Первую половину пути сегодня утром, пейзаж за окном автомобиля почти не менялся: сонный южный пригород среднего класса. Но потом дорога повернула от дамбы в сторону берега, и сонный пригород сменила пустошь, а затем и болота. Наличие болот было очень просто определить по все чаще попадавшимся зарослям мангровых деревьев, но вскоре и они пропали из виду. Последние десять километров дороги ведущей в "Меч и Крест" были самыми мрачными. Пустынные, серовато-коричневые, безликие земли. Дома, в Тандерболте, горожане обычно шутили по поводу странного незабываемого запаха гнили здесь: "Вы поймете, что уже заехали в болото, когда ваша машина начнет вонять гнилью".
Хотя Люси и выросла в Тандерболте, она на самом деле не очень хорошо была знакома с дальневосточной частью страны. Будучи ребенком, у нее не было причин чтобы что-то менять по этому поводу — все крупные магазины, школы — все это было на западной стороне. Восточная сторона просто была менее развитой. Вот и все.

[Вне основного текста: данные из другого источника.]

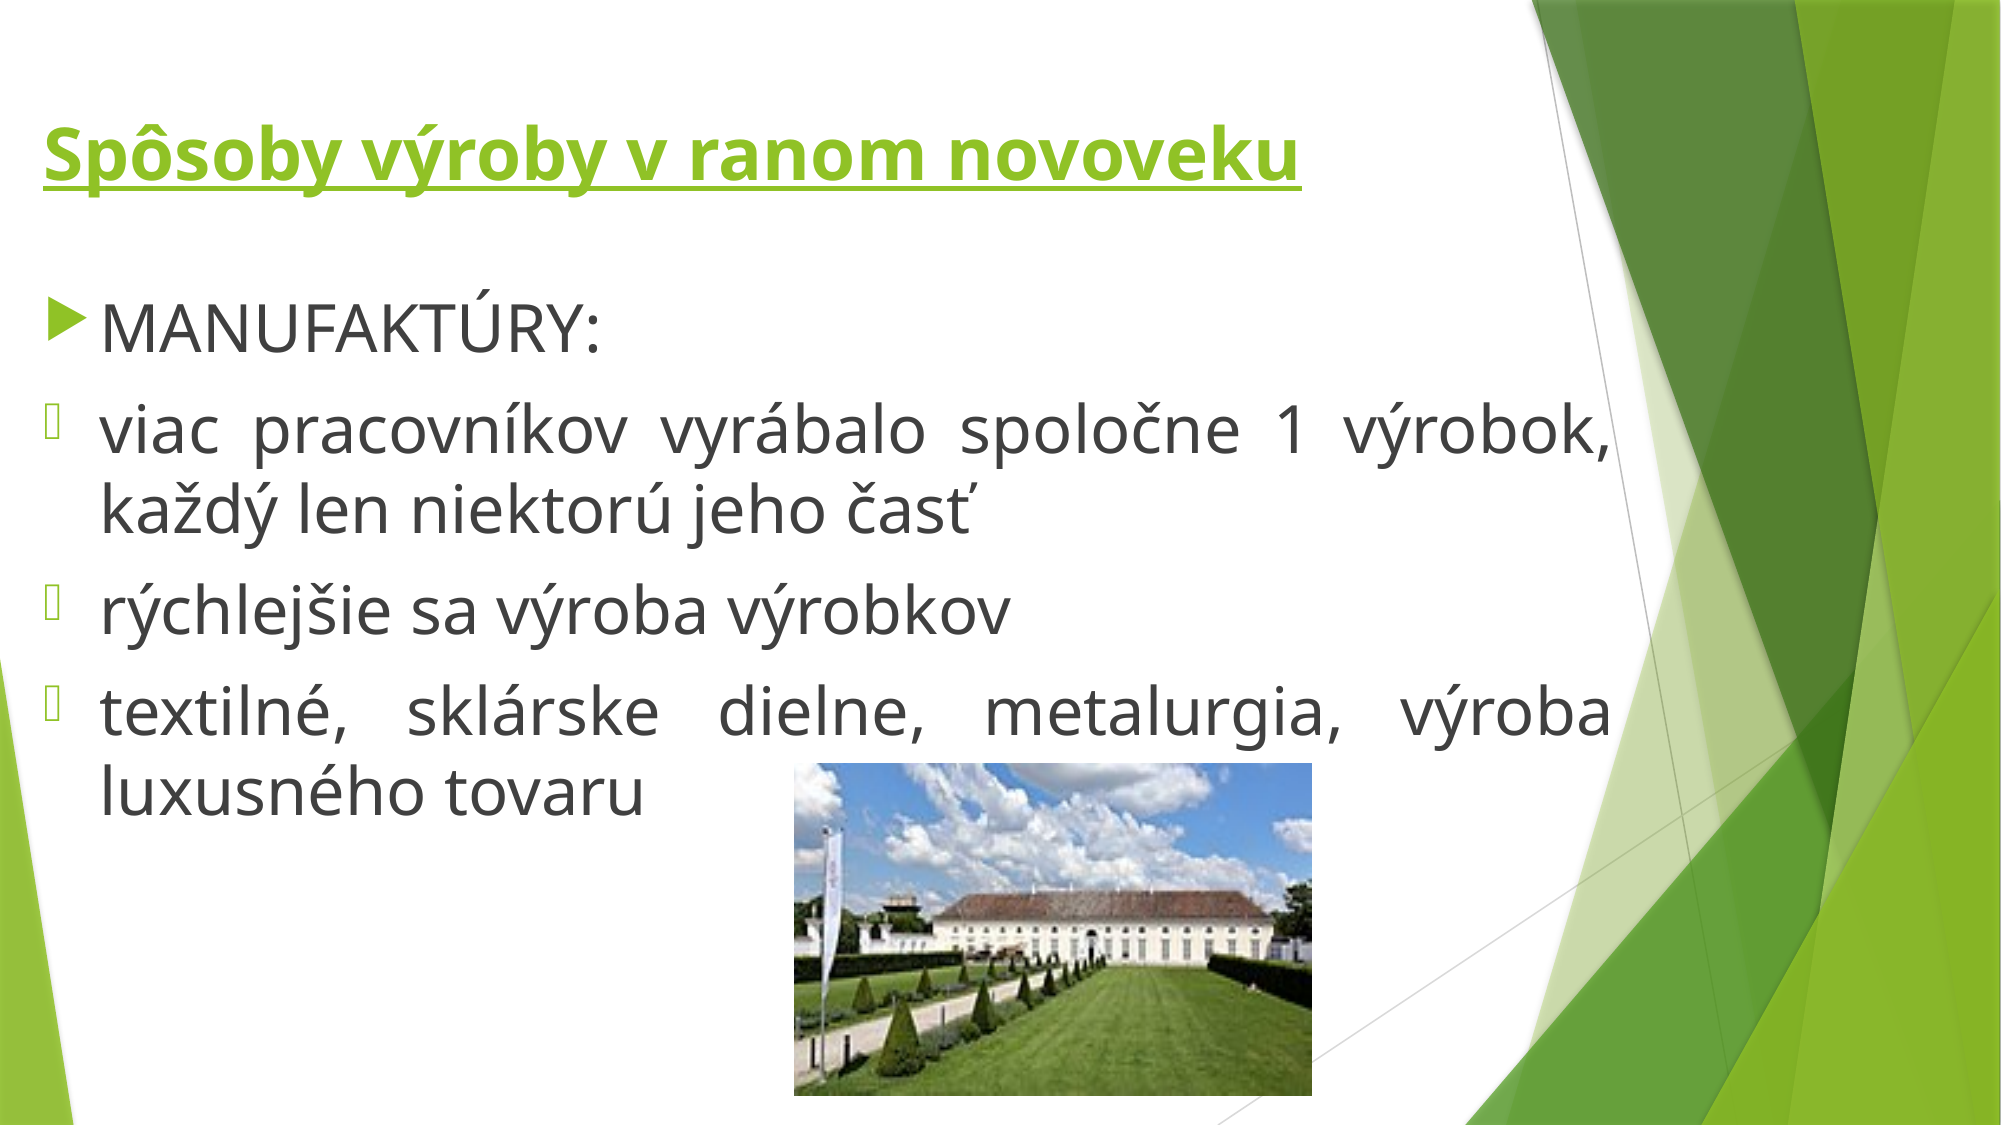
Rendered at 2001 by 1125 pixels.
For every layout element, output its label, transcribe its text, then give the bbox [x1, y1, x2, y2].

Она скучала по родителям, напоминанием о которых служила даже надпись в верхней части сумки:
Мы тебя любим!
Прайсы никогда не падают!
Она скучала по своей спальне, из окна которой она могла видеть посадки томатов, которыми увлекался отец. Она скучала по Калли, которая, наверняка, уже послала ей по меньшей мере десять текстовых сообщений, которые она уже никогда не увидит. Она скучала даже по Тревору…
Или, в общем, это было не совсем то. То, по чему она действительно скучала, было ощущение полноты жизни, когда она впервые заговорила с Тревором. Когда ей было о ком думать, если не спалось по ночам, когда она могла бесконечно выводить чье-то имя внутри школьной тетради. По правде говоря, у Люси и Тревор никогда не было шанса, чтобы узнать друг друга по настоящему. Единственное воспоминание, которое у нее осталось, была фотография, которую Калли сделала тайком, с другой стороны футбольного поля между двумя его приседаниями, когда он и Люси разговаривали около пятнадцати секунд о… его приседаниях. А их единственное свидание, даже не было настоящим свиданием — просто похищенный час, когда он утащил ее от остальных со скучной вечеринки. Час, о котором она будет сожалеть всю оставшуюся жизнь.